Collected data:
'''

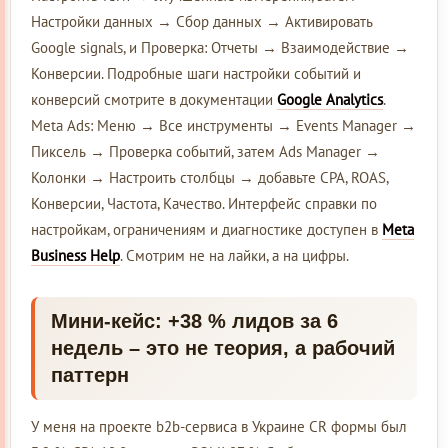
Настройки данных → Сбор данных → Активировать
Google signals, и Проверка: Отчеты → Взаимодействие →
Конверсии. Подробные шаги настройки событий и
конверсий смотрите в документации
Google Analytics
.
Meta Ads: Меню → Все инструменты → Events Manager →
Пиксель → Проверка событий, затем Ads Manager →
Колонки → Настроить столбцы → добавьте CPA, ROAS,
Конверсии, Частота, Качество. Интерфейс справки по
настройкам, ограничениям и диагностике доступен в
Meta
Business Help
. Смотрим не на лайки, а на цифры.
Мини-кейс: +38 % лидов за 6
недель – это не теория, а рабочий
паттерн
У меня на проекте b2b-сервиса в Украине CR формы был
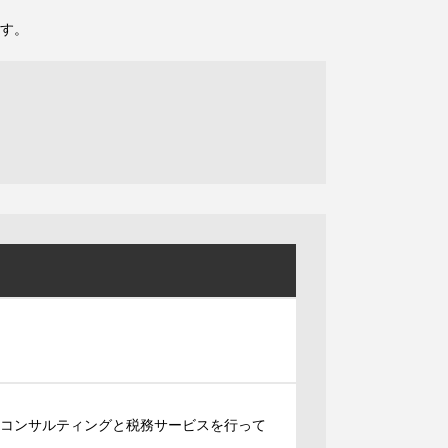
す。
営コンサルティングと税務サービスを行って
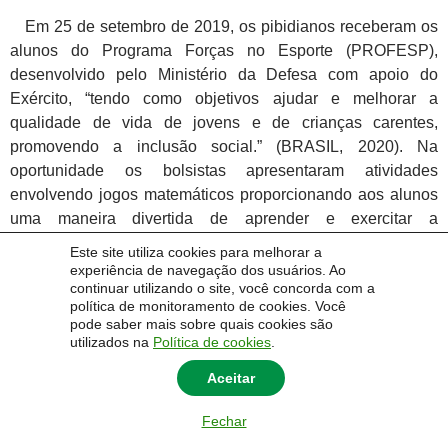
Em 25 de setembro de 2019, os pibidianos receberam os
alunos do Programa Forças no Esporte (PROFESP),
desenvolvido pelo Ministério da Defesa com apoio do
Exército, “tendo como objetivos ajudar e melhorar a
qualidade de vida de jovens e de crianças carentes,
promovendo a inclusão social.” (BRASIL, 2020). Na
oportunidade os bolsistas apresentaram atividades
envolvendo jogos matemáticos proporcionando aos alunos
uma maneira divertida de aprender e exercitar a
matemática.
Este site utiliza cookies para melhorar a
experiência de navegação dos usuários. Ao
continuar utilizando o site, você concorda com a
política de monitoramento de cookies. Você
pode saber mais sobre quais cookies são
utilizados na
Política de cookies
.
Aceitar
Fechar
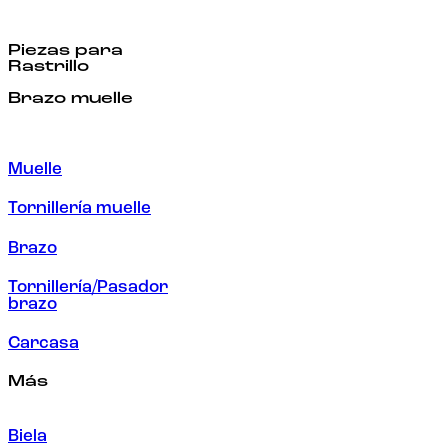
Piezas para
Rastrillo
Brazo muelle
Muelle
Tornillería muelle
Brazo
Tornillería/Pasador
brazo
Carcasa
Más
Biela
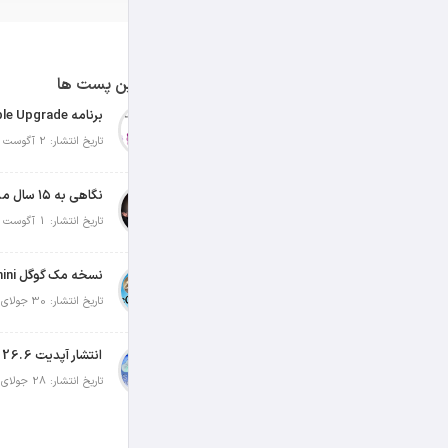
آخرین پست ها
تاریخ انتشار: 2 آگوست 2026
نگاهی به ۱۵ سال مدیریت تیم کوک در اپل
تاریخ انتشار: 1 آگوست 2026
تاریخ انتشار: 30 جولای 2026
انتشار آپدیت iOS 26.6 و iPadOS 26.6
تاریخ انتشار: 28 جولای 2026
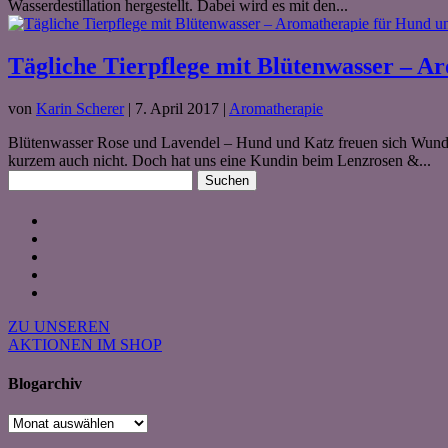
Wasserdestillation hergestellt. Dabei wird es mit den...
Tägliche Tierpflege mit Blütenwasser – A
von
Karin Scherer
|
7. April 2017
|
Aromatherapie
Blütenwasser Rose und Lavendel – Hund und Katz freuen sich Wunder
kurzem auch nicht. Doch hat uns eine Kundin beim Lenzrosen &...
Suchen
nach:
ZU UNSEREN
AKTIONEN IM SHOP
Blogarchiv
Blogarchiv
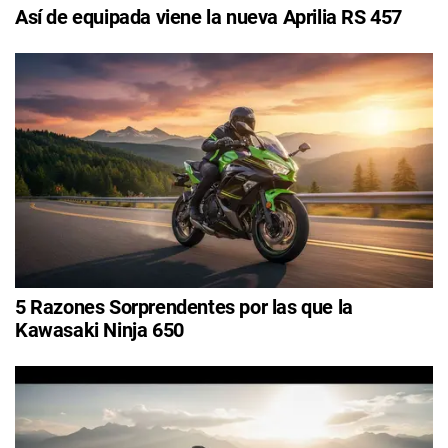
Así de equipada viene la nueva Aprilia RS 457
5 Razones Sorprendentes por las que la
Kawasaki Ninja 650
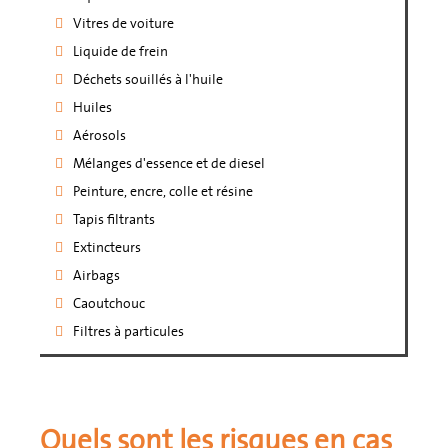
Vitres de voiture
Liquide de frein
Déchets souillés à l'huile
Huiles
Aérosols
Mélanges d'essence et de diesel
Peinture, encre, colle et résine
Tapis filtrants
Extincteurs
Airbags
Caoutchouc
Filtres à particules
Quels sont les risques en cas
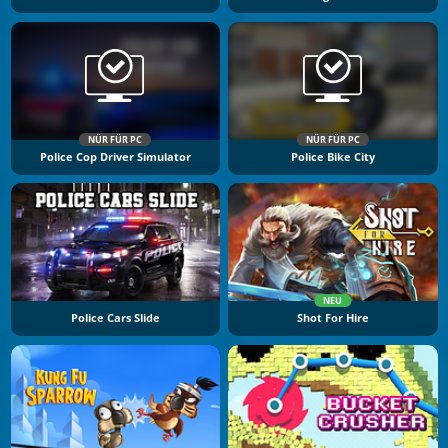
NÜR FÜR PC
NÜR FÜR PC
Police Cop Driver Simulator
Police Bike City
NEU
Police Cars Slide
Shot For Hire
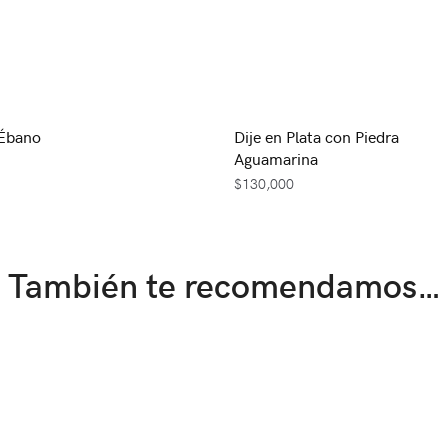
 Ébano
Dije en Plata con Piedra
Aguamarina
$
130,000
También te recomendamos…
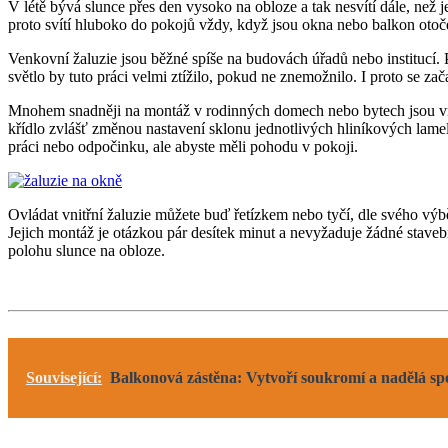
V létě bývá slunce přes den vysoko na obloze a tak nesvítí dále, ne
proto svítí hluboko do pokojů vždy, když jsou okna nebo balkon otočen
Venkovní žaluzie jsou běžné spíše na budovách úřadů nebo institucí. 
světlo by tuto práci velmi ztížilo, pokud ne znemožnilo. I proto se z
Mnohem snadněji na montáž v rodinných domech nebo bytech jsou vni
křídlo zvlášť změnou nastavení sklonu jednotlivých hliníkových lamel. 
práci nebo odpočinku, ale abyste měli pohodu v pokoji.
Ovládat vnitřní žaluzie můžete buď řetízkem nebo tyčí, dle svého výběr
Jejich montáž je otázkou pár desítek minut a nevyžaduje žádné stave
polohu slunce na obloze.
Související:
Balkonová zástěna: Vytvoří soukromí a nadělá s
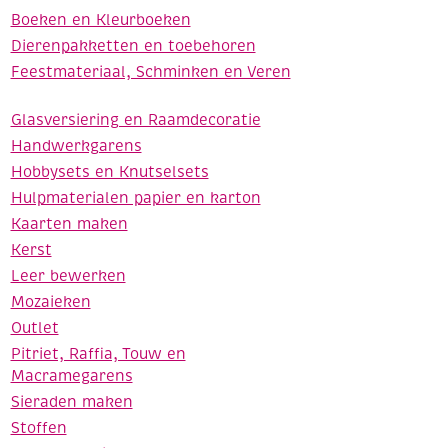
Boeken en Kleurboeken
Dierenpakketten en toebehoren
Feestmateriaal, Schminken en Veren
Glasversiering en Raamdecoratie
Handwerkgarens
Hobbysets en Knutselsets
Hulpmaterialen papier en karton
Kaarten maken
Kerst
Leer bewerken
Mozaieken
Outlet
Pitriet, Raffia, Touw en
Macramegarens
Sieraden maken
Stoffen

'''

* _TRY IT_: Some lines above hold the word "obloze". Copy all of them.

* _ANSWER SPACE_:
V létě bývá slunce přes den vysoko na obloze a tak nesvítí dále, ne
polohu slunce na obloze.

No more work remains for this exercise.